From 2010 to 2018, the state's non-hospital public-health expenses per resident dropped 32 percent, more than any state but South Carolina and Nevada, which dropped 55 and 33 percent, respectively. However, the state remained stable on staffing per resident, and it had many more counties that spent more on non-hospital health than they did on police. Kentucky has a relatively low crime rate.

"State and local government health workers on the ground are sometimes paid so little, they qualify for public aid," the story says. "They track the coronavirus on paper records shared via fax. Working seven-day weeks for months on end, they fear pay freezes, public backlash and even losing their jobs. Since 2010, spending for state public health departments has dropped by 16% per capita and spending for local health departments has fallen by 18%."

That shows at the Kentucky River District Health Department, where Public Health Director Scott Lockard "is battling the pandemic with 3G cell service, paper records and one-third of the employees the department had 20 years ago," the story reports. "He redeployed his nurse administrator to work round-the-clock on contact tracing, alongside the department’s school nurse and the tuberculosis and breastfeeding coordinator.
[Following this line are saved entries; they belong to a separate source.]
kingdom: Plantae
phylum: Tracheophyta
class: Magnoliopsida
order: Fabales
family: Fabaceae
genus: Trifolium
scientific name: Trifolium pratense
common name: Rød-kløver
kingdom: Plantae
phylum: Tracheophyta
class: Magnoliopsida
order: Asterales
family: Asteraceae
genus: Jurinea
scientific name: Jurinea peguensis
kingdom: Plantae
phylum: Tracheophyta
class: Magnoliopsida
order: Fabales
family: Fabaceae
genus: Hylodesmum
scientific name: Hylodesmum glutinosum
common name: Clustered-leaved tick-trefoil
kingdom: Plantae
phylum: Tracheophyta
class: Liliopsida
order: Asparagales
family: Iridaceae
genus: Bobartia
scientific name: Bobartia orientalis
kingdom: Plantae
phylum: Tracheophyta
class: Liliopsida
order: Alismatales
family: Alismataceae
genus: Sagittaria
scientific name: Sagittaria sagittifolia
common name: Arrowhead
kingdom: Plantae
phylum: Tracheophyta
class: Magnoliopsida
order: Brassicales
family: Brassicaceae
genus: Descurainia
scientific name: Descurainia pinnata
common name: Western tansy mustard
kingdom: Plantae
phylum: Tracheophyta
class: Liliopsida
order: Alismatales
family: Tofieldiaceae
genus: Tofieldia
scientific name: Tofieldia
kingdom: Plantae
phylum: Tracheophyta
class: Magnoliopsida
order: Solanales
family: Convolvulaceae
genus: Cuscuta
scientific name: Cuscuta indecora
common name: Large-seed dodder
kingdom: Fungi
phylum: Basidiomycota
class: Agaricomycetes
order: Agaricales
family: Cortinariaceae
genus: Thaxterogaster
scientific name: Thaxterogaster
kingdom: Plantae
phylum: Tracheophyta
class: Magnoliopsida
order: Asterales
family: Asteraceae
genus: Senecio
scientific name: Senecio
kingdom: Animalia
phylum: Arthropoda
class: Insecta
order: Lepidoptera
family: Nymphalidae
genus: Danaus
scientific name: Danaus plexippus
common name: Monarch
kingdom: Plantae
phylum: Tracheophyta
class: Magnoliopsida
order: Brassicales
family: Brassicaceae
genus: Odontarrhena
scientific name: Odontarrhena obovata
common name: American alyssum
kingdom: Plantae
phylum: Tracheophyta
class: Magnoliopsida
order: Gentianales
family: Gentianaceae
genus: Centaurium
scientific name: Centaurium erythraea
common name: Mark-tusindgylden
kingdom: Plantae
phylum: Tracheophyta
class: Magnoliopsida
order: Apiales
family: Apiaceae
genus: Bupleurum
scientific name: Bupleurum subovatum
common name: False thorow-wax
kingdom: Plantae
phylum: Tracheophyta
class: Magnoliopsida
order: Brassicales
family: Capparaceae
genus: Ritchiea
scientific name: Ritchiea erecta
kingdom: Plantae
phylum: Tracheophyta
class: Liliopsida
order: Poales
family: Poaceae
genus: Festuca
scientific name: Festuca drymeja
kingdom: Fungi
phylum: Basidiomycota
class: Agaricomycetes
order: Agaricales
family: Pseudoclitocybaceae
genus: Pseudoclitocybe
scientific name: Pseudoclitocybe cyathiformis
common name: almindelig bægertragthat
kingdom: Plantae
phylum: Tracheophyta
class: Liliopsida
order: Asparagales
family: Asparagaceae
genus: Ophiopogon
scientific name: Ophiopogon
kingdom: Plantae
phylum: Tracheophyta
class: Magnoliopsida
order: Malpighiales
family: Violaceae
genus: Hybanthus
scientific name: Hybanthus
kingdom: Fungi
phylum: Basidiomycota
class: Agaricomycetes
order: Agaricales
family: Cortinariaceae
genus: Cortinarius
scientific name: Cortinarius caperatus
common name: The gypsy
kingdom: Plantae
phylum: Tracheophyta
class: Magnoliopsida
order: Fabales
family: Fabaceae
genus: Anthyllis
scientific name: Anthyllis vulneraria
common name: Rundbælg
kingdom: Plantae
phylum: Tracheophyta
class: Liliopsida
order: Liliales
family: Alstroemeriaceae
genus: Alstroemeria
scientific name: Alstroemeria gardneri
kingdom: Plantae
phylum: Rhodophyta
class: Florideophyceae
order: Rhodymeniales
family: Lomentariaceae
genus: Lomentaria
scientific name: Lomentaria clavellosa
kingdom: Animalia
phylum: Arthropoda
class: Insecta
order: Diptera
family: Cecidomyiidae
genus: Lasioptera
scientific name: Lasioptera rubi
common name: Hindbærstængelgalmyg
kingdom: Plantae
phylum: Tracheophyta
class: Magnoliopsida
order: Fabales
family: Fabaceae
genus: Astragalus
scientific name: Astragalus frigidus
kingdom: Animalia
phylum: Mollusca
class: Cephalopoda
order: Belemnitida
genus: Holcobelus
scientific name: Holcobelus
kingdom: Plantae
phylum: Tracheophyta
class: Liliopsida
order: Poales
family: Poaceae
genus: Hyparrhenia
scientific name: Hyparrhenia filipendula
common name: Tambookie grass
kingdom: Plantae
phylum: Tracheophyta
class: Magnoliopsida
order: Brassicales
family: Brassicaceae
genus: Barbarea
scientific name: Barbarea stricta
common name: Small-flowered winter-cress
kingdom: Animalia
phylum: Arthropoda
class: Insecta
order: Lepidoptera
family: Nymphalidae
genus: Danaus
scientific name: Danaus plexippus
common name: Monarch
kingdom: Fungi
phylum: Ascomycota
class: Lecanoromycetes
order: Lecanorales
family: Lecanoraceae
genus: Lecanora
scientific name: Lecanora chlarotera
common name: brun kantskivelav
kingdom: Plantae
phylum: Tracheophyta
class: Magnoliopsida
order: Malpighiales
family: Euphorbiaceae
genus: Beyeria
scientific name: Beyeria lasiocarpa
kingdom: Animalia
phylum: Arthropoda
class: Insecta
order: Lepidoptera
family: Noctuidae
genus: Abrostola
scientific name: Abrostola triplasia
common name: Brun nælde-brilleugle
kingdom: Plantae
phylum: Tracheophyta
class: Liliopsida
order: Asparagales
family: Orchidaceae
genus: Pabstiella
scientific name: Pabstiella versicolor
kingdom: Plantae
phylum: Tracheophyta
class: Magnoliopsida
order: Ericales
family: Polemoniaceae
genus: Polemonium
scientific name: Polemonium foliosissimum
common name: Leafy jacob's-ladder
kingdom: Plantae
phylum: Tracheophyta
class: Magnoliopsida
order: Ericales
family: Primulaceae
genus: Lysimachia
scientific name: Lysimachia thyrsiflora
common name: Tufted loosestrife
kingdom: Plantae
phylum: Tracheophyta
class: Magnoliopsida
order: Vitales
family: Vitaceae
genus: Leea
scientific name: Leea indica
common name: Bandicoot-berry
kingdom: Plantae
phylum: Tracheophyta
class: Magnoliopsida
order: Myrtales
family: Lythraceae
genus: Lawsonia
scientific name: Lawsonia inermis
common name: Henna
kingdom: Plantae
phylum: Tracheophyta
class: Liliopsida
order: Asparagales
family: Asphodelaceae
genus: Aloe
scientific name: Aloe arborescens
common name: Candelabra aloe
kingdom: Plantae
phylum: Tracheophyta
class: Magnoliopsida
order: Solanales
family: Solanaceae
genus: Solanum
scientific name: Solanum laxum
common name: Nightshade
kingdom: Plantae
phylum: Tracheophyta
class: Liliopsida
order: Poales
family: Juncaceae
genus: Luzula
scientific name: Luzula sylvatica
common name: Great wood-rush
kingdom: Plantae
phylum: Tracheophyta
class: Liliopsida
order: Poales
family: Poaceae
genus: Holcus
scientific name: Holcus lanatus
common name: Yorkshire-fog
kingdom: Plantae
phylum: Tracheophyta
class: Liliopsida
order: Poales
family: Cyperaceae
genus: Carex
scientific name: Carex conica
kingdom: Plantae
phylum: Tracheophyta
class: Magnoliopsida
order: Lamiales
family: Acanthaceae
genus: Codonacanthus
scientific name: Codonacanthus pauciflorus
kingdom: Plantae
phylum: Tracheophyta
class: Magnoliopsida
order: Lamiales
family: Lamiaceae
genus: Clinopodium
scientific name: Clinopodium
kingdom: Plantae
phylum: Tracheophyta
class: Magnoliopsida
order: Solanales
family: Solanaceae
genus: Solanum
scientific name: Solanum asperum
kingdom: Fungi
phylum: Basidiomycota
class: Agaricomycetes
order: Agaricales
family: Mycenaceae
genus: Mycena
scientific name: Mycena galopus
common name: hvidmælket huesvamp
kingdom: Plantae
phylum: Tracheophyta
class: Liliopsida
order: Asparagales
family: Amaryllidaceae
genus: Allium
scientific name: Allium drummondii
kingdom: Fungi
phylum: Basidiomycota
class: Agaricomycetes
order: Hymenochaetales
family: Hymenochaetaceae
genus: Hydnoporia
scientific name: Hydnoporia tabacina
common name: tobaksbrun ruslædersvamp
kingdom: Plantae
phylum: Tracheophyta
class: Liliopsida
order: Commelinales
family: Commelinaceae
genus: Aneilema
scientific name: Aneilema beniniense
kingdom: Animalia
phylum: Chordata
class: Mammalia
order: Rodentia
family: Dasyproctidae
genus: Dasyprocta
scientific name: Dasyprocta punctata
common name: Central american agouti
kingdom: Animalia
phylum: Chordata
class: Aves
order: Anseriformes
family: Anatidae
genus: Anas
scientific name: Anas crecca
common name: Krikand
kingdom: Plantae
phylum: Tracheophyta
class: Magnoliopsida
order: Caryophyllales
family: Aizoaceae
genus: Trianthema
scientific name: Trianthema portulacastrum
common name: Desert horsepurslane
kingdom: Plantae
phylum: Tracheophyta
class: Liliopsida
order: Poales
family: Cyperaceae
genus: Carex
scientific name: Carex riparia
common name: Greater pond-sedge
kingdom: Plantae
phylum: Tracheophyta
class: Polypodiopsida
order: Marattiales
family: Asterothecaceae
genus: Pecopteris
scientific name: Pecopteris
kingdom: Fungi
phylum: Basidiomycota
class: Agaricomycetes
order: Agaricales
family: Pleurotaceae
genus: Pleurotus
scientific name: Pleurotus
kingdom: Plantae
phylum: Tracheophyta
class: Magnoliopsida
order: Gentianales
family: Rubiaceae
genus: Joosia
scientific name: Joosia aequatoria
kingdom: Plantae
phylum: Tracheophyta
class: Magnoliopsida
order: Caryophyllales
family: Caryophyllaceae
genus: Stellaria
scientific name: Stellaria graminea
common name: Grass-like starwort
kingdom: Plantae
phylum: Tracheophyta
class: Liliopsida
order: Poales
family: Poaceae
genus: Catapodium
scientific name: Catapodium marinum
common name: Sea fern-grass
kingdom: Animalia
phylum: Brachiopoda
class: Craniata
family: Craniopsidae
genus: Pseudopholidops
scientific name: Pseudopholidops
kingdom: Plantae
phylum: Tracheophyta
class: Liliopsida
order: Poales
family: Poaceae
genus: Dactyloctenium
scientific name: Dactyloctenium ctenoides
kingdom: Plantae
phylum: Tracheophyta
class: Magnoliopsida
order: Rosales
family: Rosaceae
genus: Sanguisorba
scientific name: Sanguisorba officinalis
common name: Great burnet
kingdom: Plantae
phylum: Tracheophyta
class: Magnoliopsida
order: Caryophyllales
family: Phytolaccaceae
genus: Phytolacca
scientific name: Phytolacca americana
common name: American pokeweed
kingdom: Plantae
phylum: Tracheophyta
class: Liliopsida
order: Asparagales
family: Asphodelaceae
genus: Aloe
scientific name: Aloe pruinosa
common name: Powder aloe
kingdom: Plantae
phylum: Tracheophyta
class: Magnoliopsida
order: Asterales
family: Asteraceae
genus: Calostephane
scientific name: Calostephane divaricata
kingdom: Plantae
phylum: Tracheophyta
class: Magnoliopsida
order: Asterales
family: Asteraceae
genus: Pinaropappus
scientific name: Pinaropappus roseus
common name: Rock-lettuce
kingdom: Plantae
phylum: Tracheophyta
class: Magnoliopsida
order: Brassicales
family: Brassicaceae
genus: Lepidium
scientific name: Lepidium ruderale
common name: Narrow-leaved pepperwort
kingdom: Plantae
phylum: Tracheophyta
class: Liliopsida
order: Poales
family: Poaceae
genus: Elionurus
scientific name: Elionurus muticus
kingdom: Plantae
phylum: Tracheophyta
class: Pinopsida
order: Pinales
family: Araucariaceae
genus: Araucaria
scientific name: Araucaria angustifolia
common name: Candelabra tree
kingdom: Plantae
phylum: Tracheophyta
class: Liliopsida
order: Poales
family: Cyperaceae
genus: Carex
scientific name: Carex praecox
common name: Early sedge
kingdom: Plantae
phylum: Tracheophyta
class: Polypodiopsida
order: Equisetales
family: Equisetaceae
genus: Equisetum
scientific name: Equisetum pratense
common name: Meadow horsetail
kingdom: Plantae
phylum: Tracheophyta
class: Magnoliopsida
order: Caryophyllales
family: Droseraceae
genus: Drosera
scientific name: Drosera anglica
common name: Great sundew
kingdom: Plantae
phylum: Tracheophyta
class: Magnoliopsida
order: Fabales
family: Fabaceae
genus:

His home health nurse, who typically visits older patients, now works on preparedness plans. But residents aren’t making it easy on them.

“They’re not wearing masks, and they’re throwing social distancing to the wind,” Lockard said in mid-June, as cases surged. “We’re paying for it.”

The crisis has been long in the making, the story says: "Over time, their work had received so little support that they found themselves without direction, disrespected, ignored, even vilified. The desperate struggle against covid-19 became increasingly politicized and grew more difficult. States, cities and counties in dire straits have begun laying off and furloughing their limited staff, and even more devastation looms, as states reopen and cases surge."